** start PASSAGE TO READ **

= Manuel Palau =

Spanish composer and teacher

Manuel Palau Boix (4 January 1893 – 18 February 1967) was a Spanish composer and teacher in Valencia Conservatory. He wrote a large number of symphonic, band (wind orchestra), choral and chamber works. He was one of the most popular and important composers of his time. He received the Spanish National Music Award (Premio Nacional de Música) twice, first in 1927 and again in 1945. His music is known within the Spanish classical music for being a representative of what it has been called “Mediterranean” style, like other Spanish musicians such as Vicente Asencio or Oscar Esplá.

The cities of Valencia, Alfara del Patriarca, Llíria, Alaquàs and Xirivella named streets after him. There is a Spanish choir called Manuel Palau in his honor.

==Biography==

Palau lived some of the sweetest and most bitter moments of art in Spain. He had the good fortune to be a contemporary of a large number of artists (painters, poets, musicians) and scientists who had achieved international significance. However, he also had the misfortune of living through the horrendous events of the military insurrection against the legitimate government of the country and suffered the post-war horrors that severely impeded artistic production. But the Valencian musician composed until the end of his days, motivated by the satisfaction that his own creative activity gave him.

Born in Alfara del Patriarca (Valencia) on 4 January 1893, he started his musical education at the Conservatory of Music in Valencia. He studied composition with Charles Koechlin and Ravel and many of his compositions are influenced by the impressionism.

In 1927 and 1945 he won the Premio Nacional de Música (Spanish National Music Award).

** end PASSAGE TO READ **

(JOBS)
A. Summarize the passage on Manuel Palau in two sentences.
B. Answer these questions using the passage on Manuel Palau:
(i) In which town was Palau born?
(ii) Who were his teachers in composition?
(iii) Which two other Spanish musicians does the passage name as part of the "Mediterranean" style?

** start SUPPLIED MATERIAL **

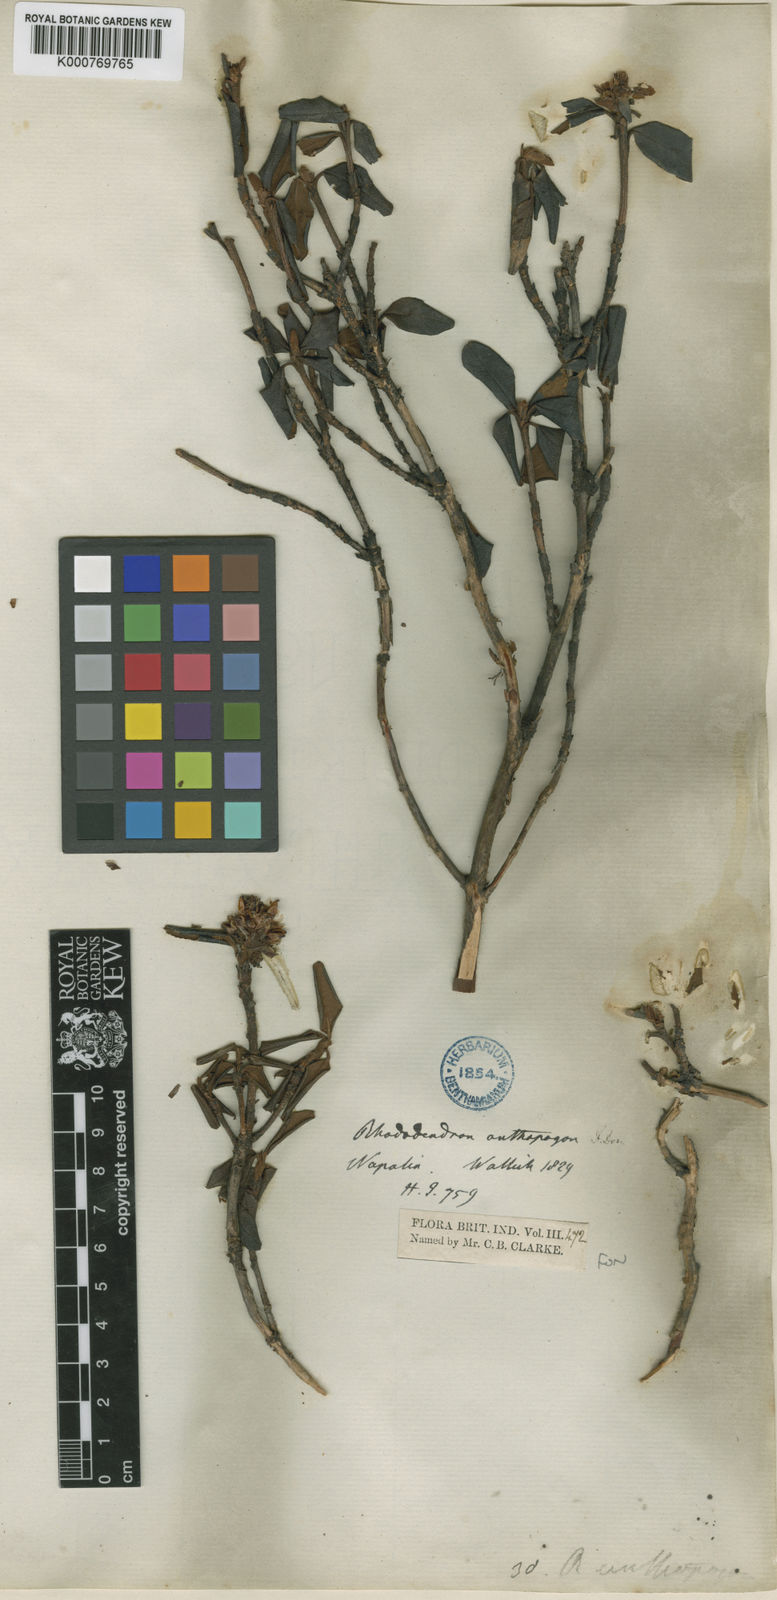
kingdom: Plantae
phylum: Tracheophyta
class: Magnoliopsida
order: Ericales
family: Ericaceae
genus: Rhododendron
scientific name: Rhododendron anthopogon
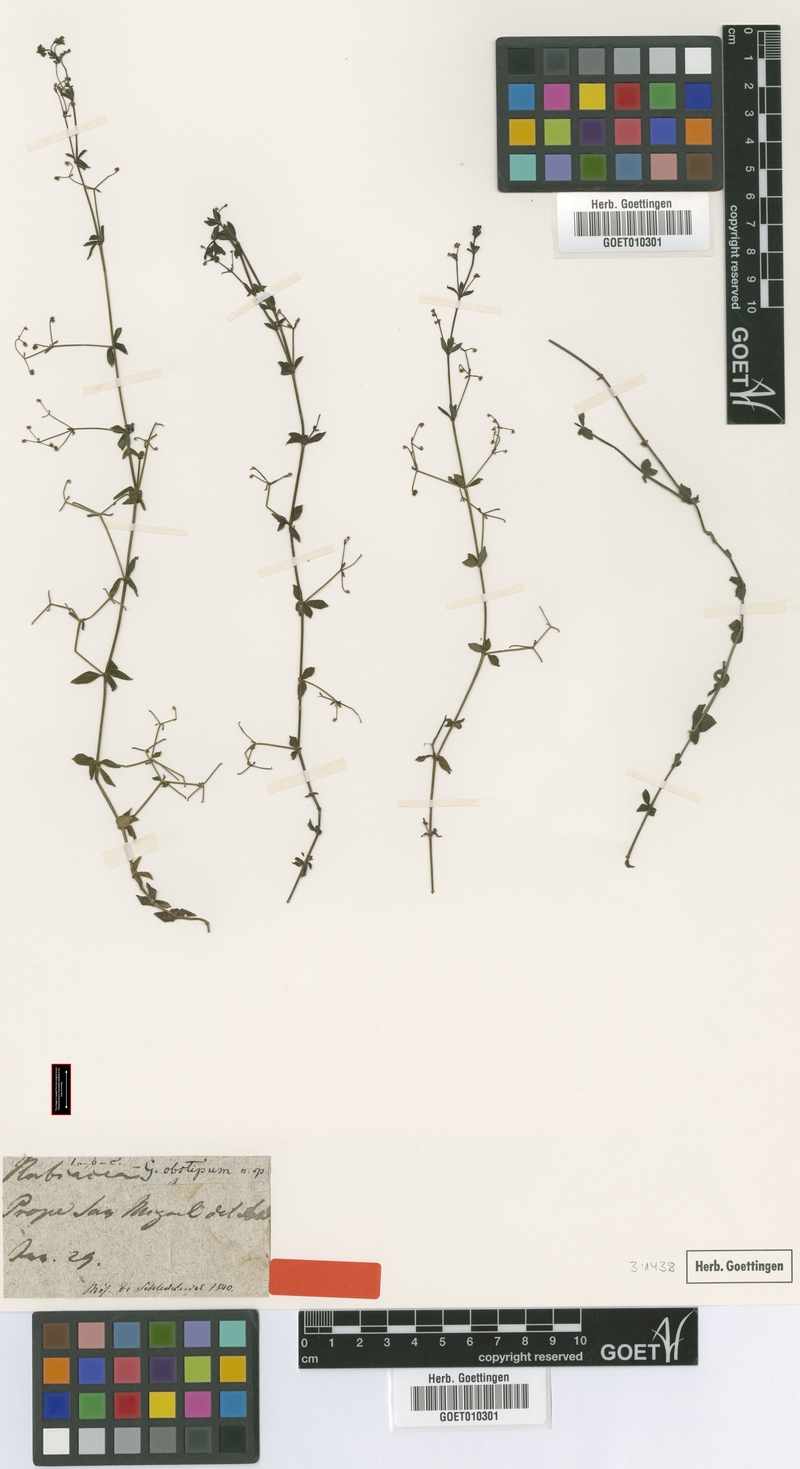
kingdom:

** end SUPPLIED MATERIAL **

(WORKED ANSWERS)
A. Manuel Palau Boix (1893–1967) was a Spanish composer and teacher at the Valencia Conservatory who wrote many symphonic, band, choral and chamber works and twice won the Spanish National Music Award, in 1927 and 1945. Born in Alfara del Patriarca, he studied composition with Charles Koechlin and Ravel, his music is considered representative of the "Mediterranean" style, and several cities have named streets after him.

B.
(i) Alfara del Patriarca, in Valencia.
(ii) Charles Koechlin and Ravel.
(iii) Vicente Asencio and Oscar Esplá.